• **Exercise prompt**: Check every line below for the word "complete" and copy each one that has it.

• **Source records**:

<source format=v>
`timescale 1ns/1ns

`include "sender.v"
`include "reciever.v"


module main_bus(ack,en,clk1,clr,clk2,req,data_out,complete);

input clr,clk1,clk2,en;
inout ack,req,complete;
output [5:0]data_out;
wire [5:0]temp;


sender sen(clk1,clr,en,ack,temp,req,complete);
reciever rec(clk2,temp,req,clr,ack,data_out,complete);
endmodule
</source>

--

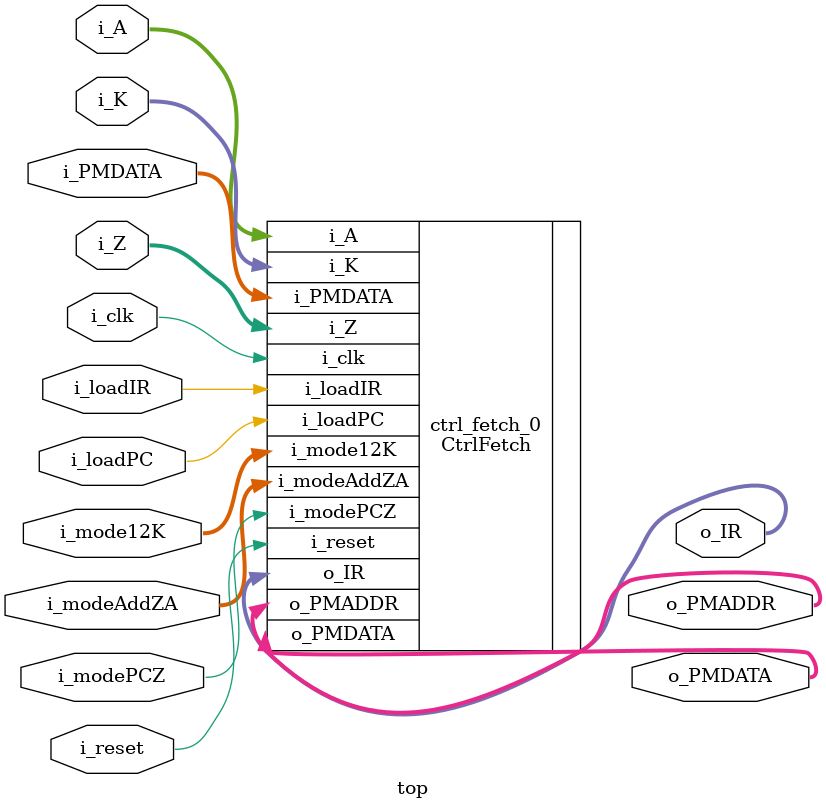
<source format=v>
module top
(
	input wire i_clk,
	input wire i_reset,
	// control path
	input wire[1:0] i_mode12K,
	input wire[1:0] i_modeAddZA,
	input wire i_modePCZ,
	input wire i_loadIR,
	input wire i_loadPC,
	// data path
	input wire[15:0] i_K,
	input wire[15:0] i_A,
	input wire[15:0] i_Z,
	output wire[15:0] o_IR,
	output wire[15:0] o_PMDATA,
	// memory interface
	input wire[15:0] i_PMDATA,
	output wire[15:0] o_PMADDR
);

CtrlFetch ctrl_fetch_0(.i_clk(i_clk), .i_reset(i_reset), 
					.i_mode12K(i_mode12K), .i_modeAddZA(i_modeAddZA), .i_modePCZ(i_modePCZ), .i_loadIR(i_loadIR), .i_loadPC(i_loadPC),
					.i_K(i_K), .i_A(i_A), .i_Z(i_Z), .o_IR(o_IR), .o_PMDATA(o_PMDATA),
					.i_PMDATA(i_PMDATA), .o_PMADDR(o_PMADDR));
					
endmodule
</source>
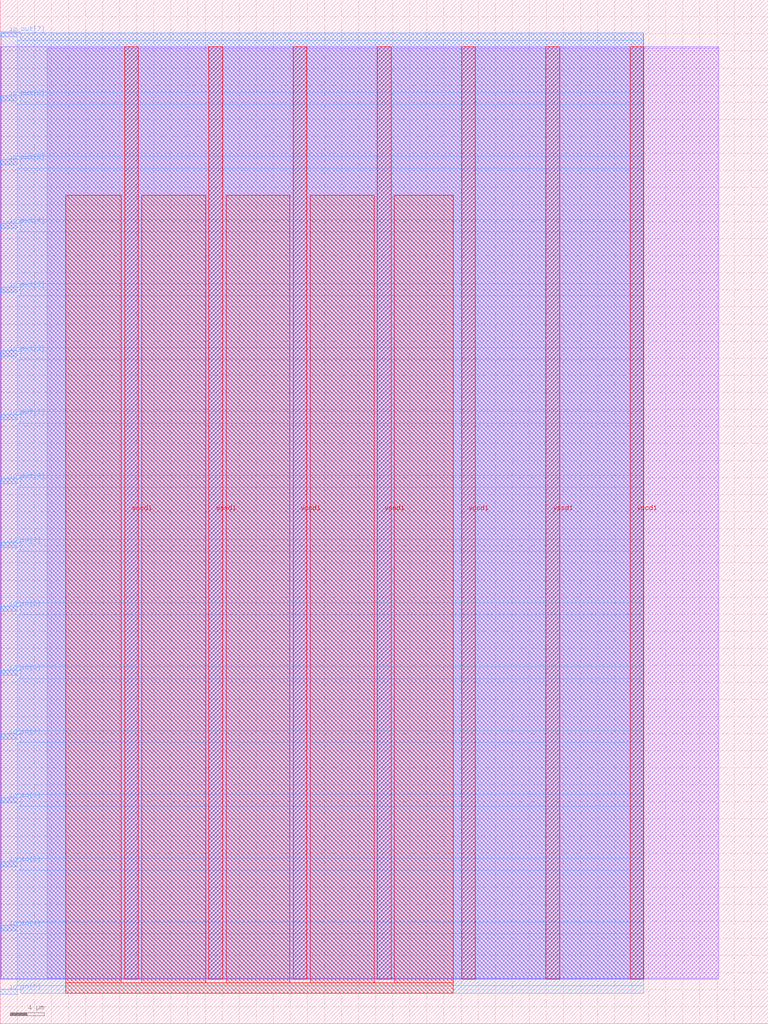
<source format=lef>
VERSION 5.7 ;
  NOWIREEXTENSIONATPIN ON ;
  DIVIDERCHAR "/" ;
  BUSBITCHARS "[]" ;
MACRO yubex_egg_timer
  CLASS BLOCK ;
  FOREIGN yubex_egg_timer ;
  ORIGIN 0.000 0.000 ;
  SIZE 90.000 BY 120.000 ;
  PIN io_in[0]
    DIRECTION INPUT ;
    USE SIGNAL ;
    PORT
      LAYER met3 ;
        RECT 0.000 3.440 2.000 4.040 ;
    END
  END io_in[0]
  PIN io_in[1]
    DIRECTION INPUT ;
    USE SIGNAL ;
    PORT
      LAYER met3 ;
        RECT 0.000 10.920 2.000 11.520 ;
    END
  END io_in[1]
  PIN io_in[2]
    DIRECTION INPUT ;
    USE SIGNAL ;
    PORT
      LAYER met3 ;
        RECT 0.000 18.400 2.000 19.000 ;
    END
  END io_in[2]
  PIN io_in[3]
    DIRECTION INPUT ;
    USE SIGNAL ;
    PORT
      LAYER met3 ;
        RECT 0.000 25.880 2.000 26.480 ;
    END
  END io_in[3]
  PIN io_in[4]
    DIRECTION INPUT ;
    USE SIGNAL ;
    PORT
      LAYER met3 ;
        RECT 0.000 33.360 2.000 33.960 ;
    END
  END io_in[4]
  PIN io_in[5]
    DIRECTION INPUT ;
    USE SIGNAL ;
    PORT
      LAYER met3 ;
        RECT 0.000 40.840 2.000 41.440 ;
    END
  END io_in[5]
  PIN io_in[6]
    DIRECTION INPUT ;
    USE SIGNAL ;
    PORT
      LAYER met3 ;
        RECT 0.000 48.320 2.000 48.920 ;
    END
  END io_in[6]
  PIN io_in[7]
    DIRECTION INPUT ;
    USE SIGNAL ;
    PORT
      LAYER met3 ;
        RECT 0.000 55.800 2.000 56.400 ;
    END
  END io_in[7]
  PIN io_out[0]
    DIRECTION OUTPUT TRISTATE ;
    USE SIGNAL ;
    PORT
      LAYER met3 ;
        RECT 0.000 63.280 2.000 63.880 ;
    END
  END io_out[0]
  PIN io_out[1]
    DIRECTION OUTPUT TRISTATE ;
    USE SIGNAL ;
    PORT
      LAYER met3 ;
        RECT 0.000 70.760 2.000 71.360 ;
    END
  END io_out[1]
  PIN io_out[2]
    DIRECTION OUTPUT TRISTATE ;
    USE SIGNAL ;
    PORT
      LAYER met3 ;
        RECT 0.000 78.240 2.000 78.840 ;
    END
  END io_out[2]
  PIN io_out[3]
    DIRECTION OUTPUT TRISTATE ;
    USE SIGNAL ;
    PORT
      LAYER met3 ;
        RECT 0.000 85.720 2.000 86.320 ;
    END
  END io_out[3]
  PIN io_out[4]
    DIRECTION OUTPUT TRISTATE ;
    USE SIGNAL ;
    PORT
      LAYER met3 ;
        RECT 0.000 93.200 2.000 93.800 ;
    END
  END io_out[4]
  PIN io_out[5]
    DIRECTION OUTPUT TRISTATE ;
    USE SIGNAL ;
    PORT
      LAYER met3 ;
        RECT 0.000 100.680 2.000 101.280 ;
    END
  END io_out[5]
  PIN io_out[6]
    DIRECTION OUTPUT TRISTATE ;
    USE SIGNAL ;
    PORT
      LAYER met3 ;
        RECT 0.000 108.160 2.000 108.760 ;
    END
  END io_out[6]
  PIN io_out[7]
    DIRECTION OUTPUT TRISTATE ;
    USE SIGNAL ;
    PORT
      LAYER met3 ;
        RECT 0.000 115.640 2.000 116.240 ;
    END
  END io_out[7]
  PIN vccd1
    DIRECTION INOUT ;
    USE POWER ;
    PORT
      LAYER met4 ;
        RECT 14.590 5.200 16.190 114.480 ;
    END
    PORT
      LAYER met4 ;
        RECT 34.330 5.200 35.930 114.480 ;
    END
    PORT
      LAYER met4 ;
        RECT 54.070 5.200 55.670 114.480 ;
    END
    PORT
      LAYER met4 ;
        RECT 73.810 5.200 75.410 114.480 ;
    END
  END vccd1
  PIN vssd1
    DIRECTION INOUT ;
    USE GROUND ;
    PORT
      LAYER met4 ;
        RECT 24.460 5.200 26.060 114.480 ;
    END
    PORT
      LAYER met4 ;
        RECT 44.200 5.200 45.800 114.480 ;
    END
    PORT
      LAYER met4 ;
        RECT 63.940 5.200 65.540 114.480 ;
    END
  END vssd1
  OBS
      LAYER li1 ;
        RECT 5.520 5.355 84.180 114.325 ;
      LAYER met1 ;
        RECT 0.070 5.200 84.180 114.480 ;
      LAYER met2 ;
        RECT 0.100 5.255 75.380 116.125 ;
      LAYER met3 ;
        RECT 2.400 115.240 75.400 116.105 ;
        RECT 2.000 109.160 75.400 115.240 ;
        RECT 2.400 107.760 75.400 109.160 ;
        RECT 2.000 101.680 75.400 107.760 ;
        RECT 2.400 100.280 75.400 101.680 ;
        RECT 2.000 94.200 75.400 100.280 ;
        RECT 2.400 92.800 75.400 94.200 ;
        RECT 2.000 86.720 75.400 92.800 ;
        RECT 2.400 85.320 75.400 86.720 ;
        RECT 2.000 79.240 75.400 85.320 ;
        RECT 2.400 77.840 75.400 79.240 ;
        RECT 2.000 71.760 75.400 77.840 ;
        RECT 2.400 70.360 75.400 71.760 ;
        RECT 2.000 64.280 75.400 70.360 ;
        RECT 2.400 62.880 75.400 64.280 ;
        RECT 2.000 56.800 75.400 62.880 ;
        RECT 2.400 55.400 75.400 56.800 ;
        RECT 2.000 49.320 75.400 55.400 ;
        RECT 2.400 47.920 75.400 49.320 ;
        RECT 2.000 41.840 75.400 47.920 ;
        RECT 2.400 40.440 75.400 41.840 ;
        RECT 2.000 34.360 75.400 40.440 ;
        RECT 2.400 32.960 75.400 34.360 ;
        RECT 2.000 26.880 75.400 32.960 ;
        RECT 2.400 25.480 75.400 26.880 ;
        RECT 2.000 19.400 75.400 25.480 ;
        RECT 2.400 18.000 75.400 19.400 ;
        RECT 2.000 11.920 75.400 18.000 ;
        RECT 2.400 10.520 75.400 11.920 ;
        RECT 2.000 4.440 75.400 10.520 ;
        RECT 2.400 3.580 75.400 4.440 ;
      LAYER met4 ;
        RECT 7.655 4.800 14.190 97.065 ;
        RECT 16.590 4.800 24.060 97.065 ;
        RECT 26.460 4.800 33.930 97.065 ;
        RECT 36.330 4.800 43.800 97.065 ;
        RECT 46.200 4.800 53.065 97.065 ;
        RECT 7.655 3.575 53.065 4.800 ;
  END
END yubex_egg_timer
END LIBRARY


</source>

* * *

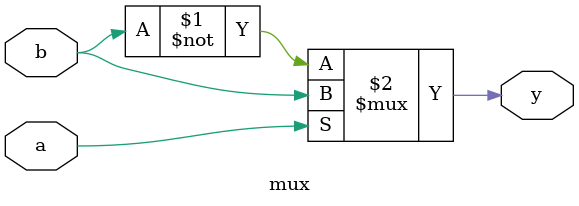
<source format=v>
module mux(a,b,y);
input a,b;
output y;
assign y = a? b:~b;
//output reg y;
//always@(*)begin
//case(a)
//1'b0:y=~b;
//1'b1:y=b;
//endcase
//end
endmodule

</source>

• **Output below**:
module main_bus(ack,en,clk1,clr,clk2,req,data_out,complete);
inout ack,req,complete;
sender sen(clk1,clr,en,ack,temp,req,complete);
reciever rec(clk2,temp,req,clr,ack,data_out,complete);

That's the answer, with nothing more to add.